Pictures with circuit source files

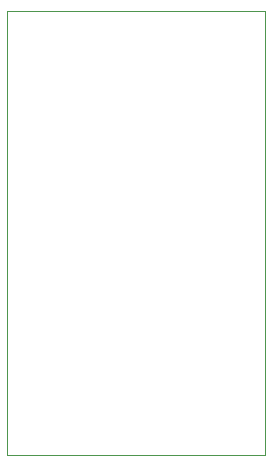
<source format=gbr>
%TF.GenerationSoftware,KiCad,Pcbnew,(5.1.6)-1*%
%TF.CreationDate,2020-11-21T10:09:12-08:00*%
%TF.ProjectId,SoftTakeover,536f6674-5461-46b6-956f-7665722e6b69,rev?*%
%TF.SameCoordinates,Original*%
%TF.FileFunction,Profile,NP*%
%FSLAX46Y46*%
G04 Gerber Fmt 4.6, Leading zero omitted, Abs format (unit mm)*
G04 Created by KiCad (PCBNEW (5.1.6)-1) date 2020-11-21 10:09:12*
%MOMM*%
%LPD*%
G01*
G04 APERTURE LIST*
%TA.AperFunction,Profile*%
%ADD10C,0.100000*%
%TD*%
G04 APERTURE END LIST*
D10*
X146177000Y-121920000D02*
X124333000Y-121920000D01*
X146177000Y-84328000D02*
X146177000Y-121920000D01*
X124333000Y-84328000D02*
X146177000Y-84328000D01*
X124333000Y-121920000D02*
X124333000Y-84328000D01*
M02*

</source>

■ Assigned task ■
Reproduce every entry above in full and exactly, though not its pictures.

■ Your response ■
<source format=gbr>
%TF.GenerationSoftware,KiCad,Pcbnew,(5.1.6)-1*%
%TF.CreationDate,2020-11-21T10:09:12-08:00*%
%TF.ProjectId,SoftTakeover,536f6674-5461-46b6-956f-7665722e6b69,rev?*%
%TF.SameCoordinates,Original*%
%TF.FileFunction,Profile,NP*%
%FSLAX46Y46*%
G04 Gerber Fmt 4.6, Leading zero omitted, Abs format (unit mm)*
G04 Created by KiCad (PCBNEW (5.1.6)-1) date 2020-11-21 10:09:12*
%MOMM*%
%LPD*%
G01*
G04 APERTURE LIST*
%TA.AperFunction,Profile*%
%ADD10C,0.100000*%
%TD*%
G04 APERTURE END LIST*
D10*
X146177000Y-121920000D02*
X124333000Y-121920000D01*
X146177000Y-84328000D02*
X146177000Y-121920000D01*
X124333000Y-84328000D02*
X146177000Y-84328000D01*
X124333000Y-121920000D02*
X124333000Y-84328000D01*
M02*

</source>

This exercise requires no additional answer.